One of our readers wanted to know if refrigerator water filters were adequate or if they would be better off with an under counter water filter. It’s a question that many people struggle with.
Is your refrigerator water filter good enough to produce clean drinking water for you and your family?
Of course, there’s no simple answer because the answer depends on the following:
- the contaminants you want to remove
- the quality of the refrigerator water filter
Limitations of Refrigerator Water Filters
If you want to remove the most contaminants possible including Arsenic, Fluoride, Nitrate and Nitrite, Barium, Selenium, and Radium, even the best refrigerator filters aren’t able to remove these contaminants.
Because refrigerator filters use only a carbon filter and carbon filters have limitations on contaminant removal. So, if you want maximum contaminant removal, then you’ll need to opt for a carbon filter with a reverse osmosis filter or a carbon filter combined with another media. Although many carbon filters are highly effective, there’s a limit to the type of contaminants these filters can remove.
If you’re not worried about the contaminants listed above, then you might be fine with a refrigerator filter. But, you need to gather information about the filter. We recommend buying filters that are NSF certified. NSF certification means that a trusted third-party lab has verified the manufacturers’ claims.
Why are testing and certification important?
Many water filter manufacturers make claims of being the best, but not all take the next step to prove their filter’s performance. If a manufacturer really believes in their product, they get it tested and certified by NSF. And, they make those test results available on their website for your review.
If their product is not tested and performance results aren’t available, you’ve got to ask yourself why.
You Must Find & Read the Fine Print
For refrigerator water filters, the two relevant certifications are NSF 42-Aesthetic Effects and NSF 53-Health Effects. You’ll want to choose one that has both certifications. Here’s the catch, though. It’s not enough to just check for certifications, you need to read the results.
Yes, it’s a lot of fine print!
But even with NSF certification, the quality of the filters can vary widely. For instance, some filters may only be certified to remove 6 or 7 contaminants while others are certified to remove over 50. You’ll also want to pay attention to the level of contaminant reduction. Once again, there can be wide variations. Some may only reduce a contaminant by 50% and others may reduce it by 95%.

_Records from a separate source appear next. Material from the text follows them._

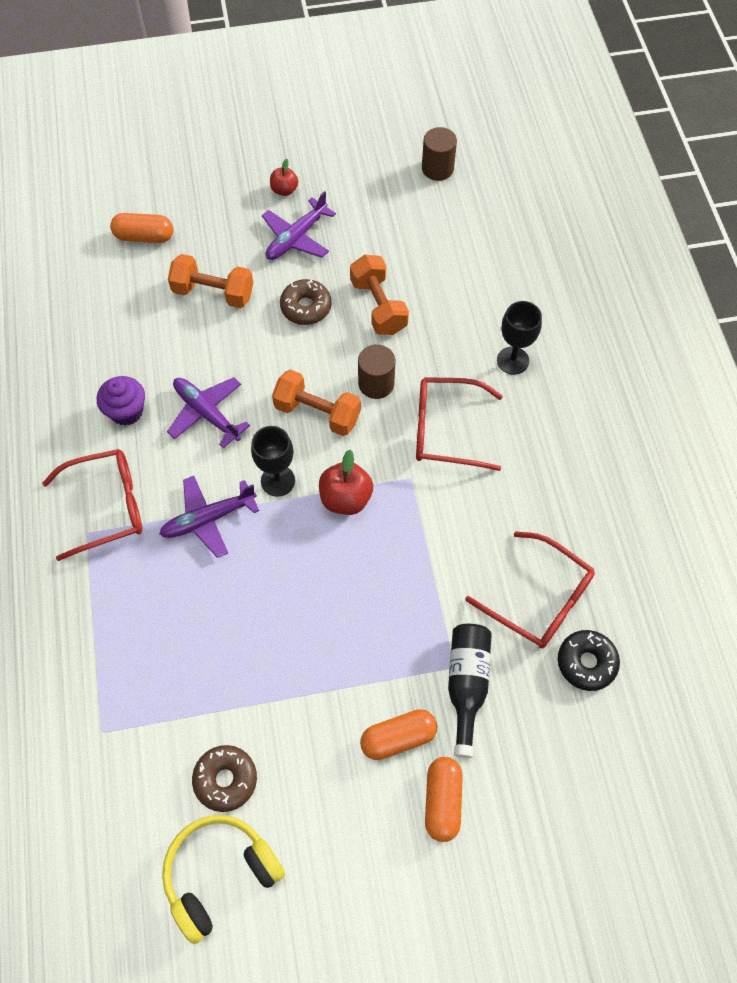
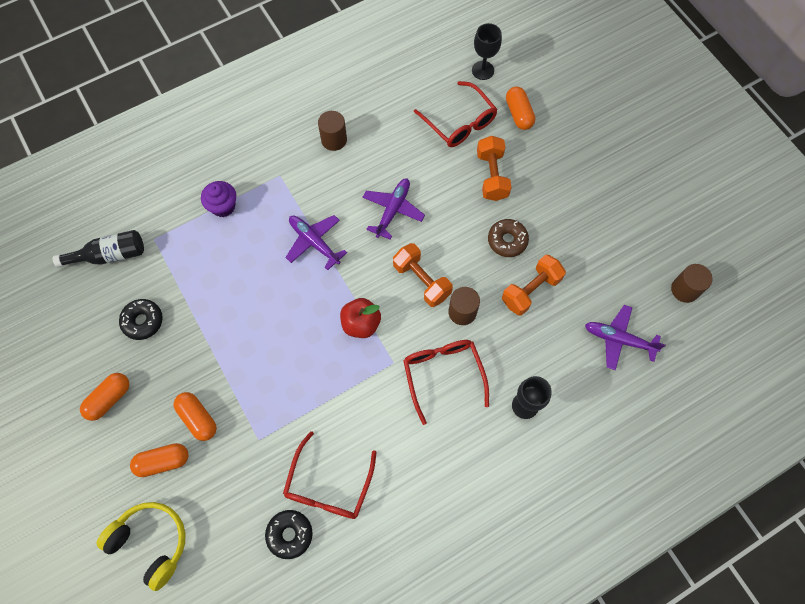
camera: 70 degrees right, 5 degrees up
(68, 449) = (334, 140): none -> brown cylinder
(106, 507) = (301, 179): red glasses -> red glasses (459, 122)
(126, 411) = (375, 161): purple cupcake -> purple cupcake (223, 206)
(220, 874) = (85, 340): yellow headphones -> yellow headphones (151, 543)
(225, 780) = (143, 321): brown donut -> black donut
(278, 481) = (358, 274): black goblet -> black goblet (483, 70)
(284, 190) = (605, 187): red apple -> none
(296, 238) = (565, 212): purple plane -> purple plane (619, 339)
(317, 413) = (421, 280): orange dumbbell -> orange dumbbell turned 45 degrees counterclockwise
(325, 857) = (109, 399): none -> orange capsule
(466, 685) = (248, 452): black bottle -> black bottle (109, 255)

The Typical Water Filter Disclosure is Inadequate
Here’s a typical refrigerator water filter effectiveness disclosure:
- This filter is NSF-certified to reduce lead, asbestos, chlorine taste, and odor, sediment and trace pharmaceuticals.*
- *Contaminant reduction certified by NSF.
- Reduces lead, asbestos, chlorine taste, and odor, sediment, and pharmaceuticals
- NSF Certified
It’s really not enough information, right?
Although, it’s good to know it reduces lead and chlorine, but it doesn’t say how much. And, you’d probably like to know if it’s going to reduce 50% of lead or 99%.
It’s great that it is NSF certified, but you don’t have the report outlining the results. Plus, there’s another issue here. If your water department uses chloramines as a water disinfectant instead of chlorine, then this filter won’t reduce the water disinfectant. And, about 20% of water departments use chloramines as a water disinfectant rather than chlorine.
What you really need is a copy of the third-party testing results. Here’s an example of a test report below from an Austin Springs’ filter.
With this report, you’ll know exactly what kind of filtration you are getting.
To summarize, a refrigerator water filter may work for you depending on the contaminants you want to remove as well as the quality of the filter. But, you’ve got some work to do!